Neeti Nair, associate professor of history at the University of Virginia, the US, had waited long past midnight for India’s Supreme Court to deliver the Ayodhya verdict. Nair, who graduated in history from St Stephen’s College, Delhi, and obtained a PhD from Tufts University in the US, has been studying the challenges to secularism in India and is working on the legal and political history of “hurt sentiments” and blasphemy in India, Pakistan and Bangladesh.
The Global Fellow at the Woodrow Wilson Centre for Scholars spoke to G.S. Mudur about the verdict and the future of secularism in India.
Your first thoughts on the judgment?
A judgment in favour of the construction of a temple at the disputed site was to be expected given the political context in India today, the progress of the case, and recent trends in jurisprudence.
Yet I was disappointed at how, once more, the law has been used to convert an act — the destruction of the mosque — that the justices themselves deemed unlawful into a trust for the sole use of the Hindu community. The statements preceding the verdict — about Hindus worshipping outside at the railing and Muslims worshipping inside — had led me to think there would be some joint arrangement.
What impact do you think the judgment would have on either community? Will the ruling be viewed in terms of defeat and victory?
Yes, the ruling will be considered a victory for the Hindus. However, I don’t think most Muslims have very high expectations of India at this juncture.I doubt many will be surprised at the verdict. The judgment does grant the Sunni wakf board five acres in a prominent part of Ayodhya to build a mosque. I suppose this means that Muslims are not entirely persona non grata, in this instance at least.
It will be interesting to see the ruling in its entirety. Apart from a line in favour of secularism as a basic feature of the Constitution, do the justices have more to say on the matter? Have they anything to say against similar demands for mosque destruction and temple building in the decades to come? Or, will each case proceed like this one has -– with large-scale mobilisation, court-acknowledged unlawful destruction of religious property, and the final verdict in favour of the majority community?

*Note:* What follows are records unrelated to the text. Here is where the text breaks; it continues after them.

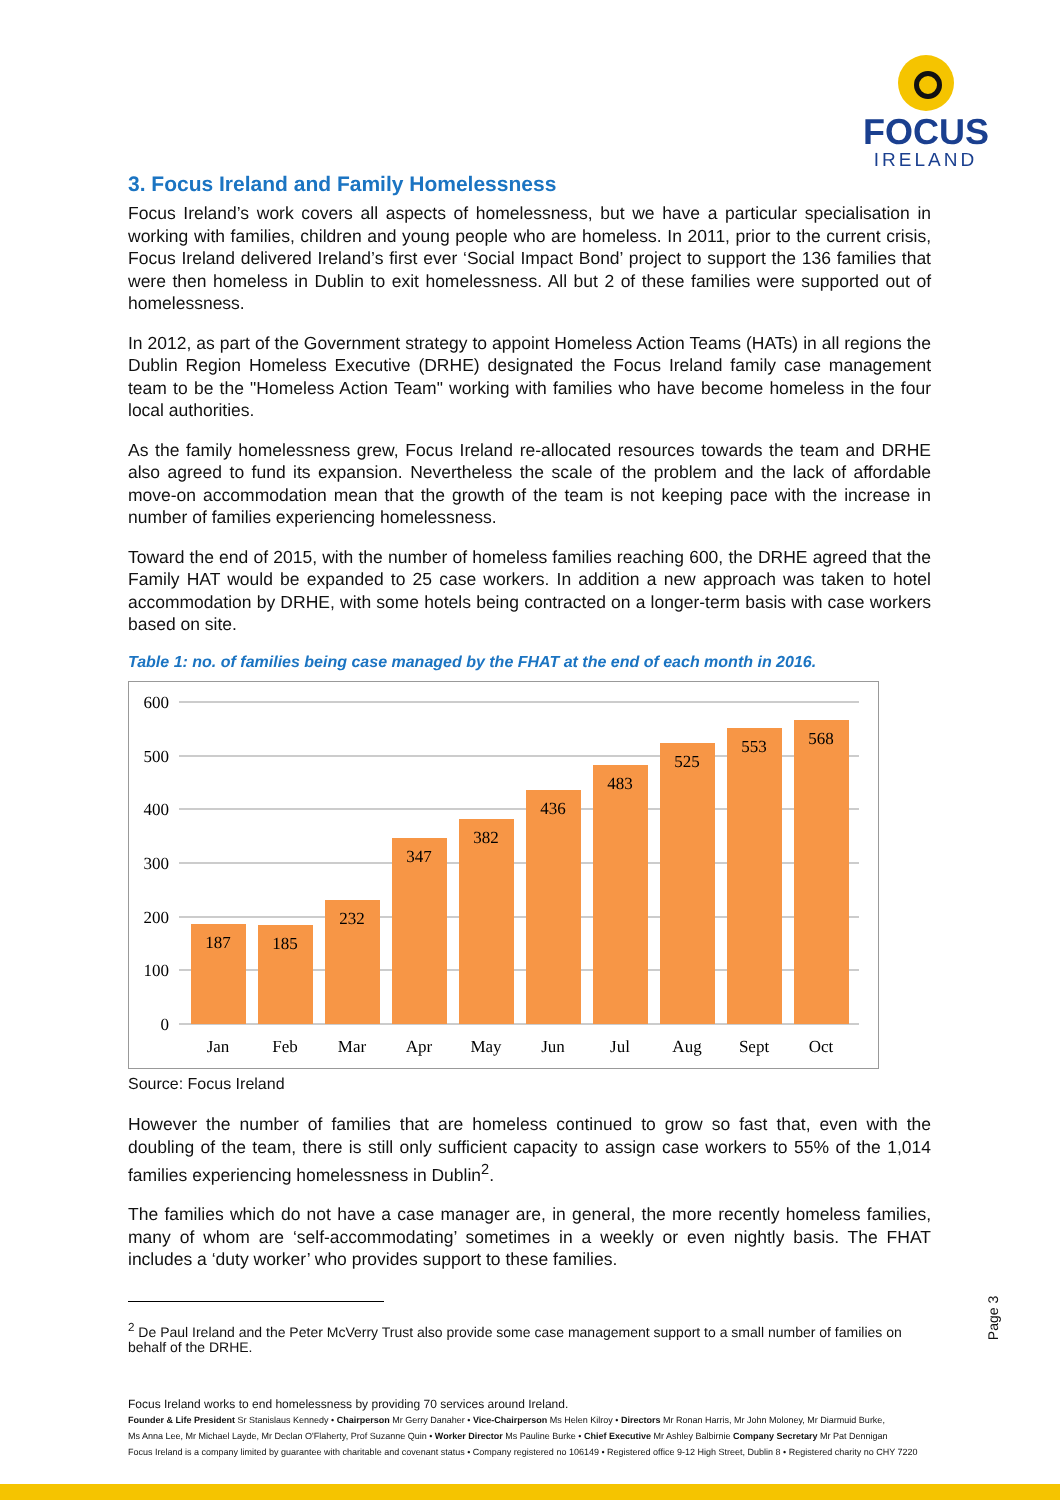FOCUS
IRELAND
3. Focus Ireland and Family Homelessness
Focus Ireland’s work covers all aspects of homelessness, but we have a particular specialisation in working with families, children and young people who are homeless. In 2011, prior to the current crisis, Focus Ireland delivered Ireland’s first ever ‘Social Impact Bond’ project to support the 136 families that were then homeless in Dublin to exit homelessness. All but 2 of these families were supported out of homelessness.
In 2012, as part of the Government strategy to appoint Homeless Action Teams (HATs) in all regions the Dublin Region Homeless Executive (DRHE) designated the Focus Ireland family case management team to be the "Homeless Action Team" working with families who have become homeless in the four local authorities.
As the family homelessness grew, Focus Ireland re-allocated resources towards the team and DRHE also agreed to fund its expansion. Nevertheless the scale of the problem and the lack of affordable move-on accommodation mean that the growth of the team is not keeping pace with the increase in number of families experiencing homelessness.
Toward the end of 2015, with the number of homeless families reaching 600, the DRHE agreed that the Family HAT would be expanded to 25 case workers. In addition a new approach was taken to hotel accommodation by DRHE, with some hotels being contracted on a longer-term basis with case workers based on site.
Table 1: no. of families being case managed by the FHAT at the end of each month in 2016.
600
500
400
300
200
100
0
187
185
232
347
382
436
483
525
553
568
Jan
Feb
Mar
Apr
May
Jun
Jul
Aug
Sept
Oct
Source: Focus Ireland
However the number of families that are homeless continued to grow so fast that, even with the doubling of the team, there is still only sufficient capacity to assign case workers to 55% of the 1,014 families experiencing homelessness in Dublin<sup>2</sup>.
The families which do not have a case manager are, in general, the more recently homeless families, many of whom are ‘self-accommodating’ sometimes in a weekly or even nightly basis. The FHAT includes a ‘duty worker’ who provides support to these families.
<sup>2</sup> De Paul Ireland and the Peter McVerry Trust also provide some case management support to a small number of families on behalf of the DRHE.
Page 3
Focus Ireland works to end homelessness by providing 70 services around Ireland.
Founder & Life President Sr Stanislaus Kennedy • Chairperson Mr Gerry Danaher • Vice-Chairperson Ms Helen Kilroy • Directors Mr Ronan Harris, Mr John Moloney, Mr Diarmuid Burke,
Ms Anna Lee, Mr Michael Layde, Mr Declan O'Flaherty, Prof Suzanne Quin • Worker Director Ms Pauline Burke • Chief Executive Mr Ashley Balbirnie Company Secretary Mr Pat Dennigan
Focus Ireland is a company limited by guarantee with charitable and covenant status • Company registered no 106149 • Registered office 9-12 High Street, Dublin 8 • Registered charity no CHY 7220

You are due to deliver a talk in Delhi next month whose abstract starts by saying ‘Secularism in India did not collapse overnight’. Could you explain this and share your thoughts on how the court judgment might affect this process?
It depends on what you mean by secularism. In my talk, I will elaborate on the shifting meanings of secularism through the course of the twentieth century. Reports suggest that Hindus and Muslims in Ayodhya continue to live in peace and seem to take the increasing security presence around them in their stride. The extra police and security is apparently to guard against outsiders disturbing the peace in Ayodhya, as had happened in December 1992.
The Ayodhya issue has become, over the decades, so sensitive that it is hard to imagine what kind of troop deployment would have been required if the verdict had gone the other way. Having said this, I also believe that the Supreme Court has never been the sole arbiter of India’s destiny. Its judgment will determine, only in some measure, the fate of Indian secularism.
I conceive of secularism as a many-armed deity, if you will, not so easy to vanquish even after all these decades of striving. This is not to underestimate in any way the rhetorical power of the court’s declaration that secularism is a basic feature of the Constitution. For that iteration, one remains grateful.
You said secularism is not easy to vanquish. Does that reflect optimism about the future of secularism in India?
Let me put it this way. What is it that we, who still have faith in secularism, prize about secularism today? Distilled to its essence, Indian secularism is about living together, adjusting, allowing a little more room for each other, allowing each other to simply, and still, belong, on terms of equal respect and dignity. It remains the only conceivable ethic, along with federalism, that can bind us all --- Hindus, Muslims, Sikhs, Christians, Buddhists, Parsis, Dalits of every religion --- to the territory that is India.
I find strength in the increasing numbers of voices speaking up about the atrocities still being committed in Kashmir. The postcards that students at St Stephen’s and other colleges sent to Prime Minister (Narendra) Modi, for instance, may not amount to much, but if youth in India still find the Prime Minister’s office approachable, and are moved by their fellow Kashmiri classmates’ pain, there’s hope in that.
I find the work of human rights activists such as Harsh Mander, and the labours of lawyers and law students who have founded Parichay, a collaboration between law schools that hopes to use legal aid to assist individuals in Assam who are on the verge of losing their Indian citizenship, very inspiring. I also see the election results in Maharashtra and Haryana as indicative of a turn in the way the BJP is being perceived, especially in Maharashtra where there seems to be little appetite for sustained bullying.
How would you view the two events --- the 1992 destruction of the Babri Masjid and the judgment that will pave the way for a temple?
The 1992 destruction was a pre-planned, carefully thought-through, concerted attack led by televised mobs on what had become a powerful symbol of Indian Muslim identity as well as Hindu ressentiment. Almost half of India’s citizens today were not born at the time. What do they know of it and wish to know of it? Perhaps all they want, in 2019, is for this dispute to be resolved, to the satisfaction of all the major parties involved.
Today is also the date for the official inauguration of the Kartarpur Sahib Corridor. It is worth recalling that in the immediate aftermath of the destruction of the Babri Masjid, temples were subject to retaliatory attacks across Pakistan and Bangladesh. It is a measure of the distance travelled in Pakistan that it is now restoring temples, publishing books on its multi-religious archaeological heritage, and taking the initiative for the Kartarpur Corridor.
Where Pakistan, once dismissed as “theocratic”, can seek to forge ties out of respect for a minority (Sikh) community’s faith, it hardly behoves India, still claiming to be secular, to renege from its constitutional commitment to allow its minority communities the right to worship at their various religious shrines without fear of further demolitions. There is such a thing as moving forward, and beyond the recriminations of another age.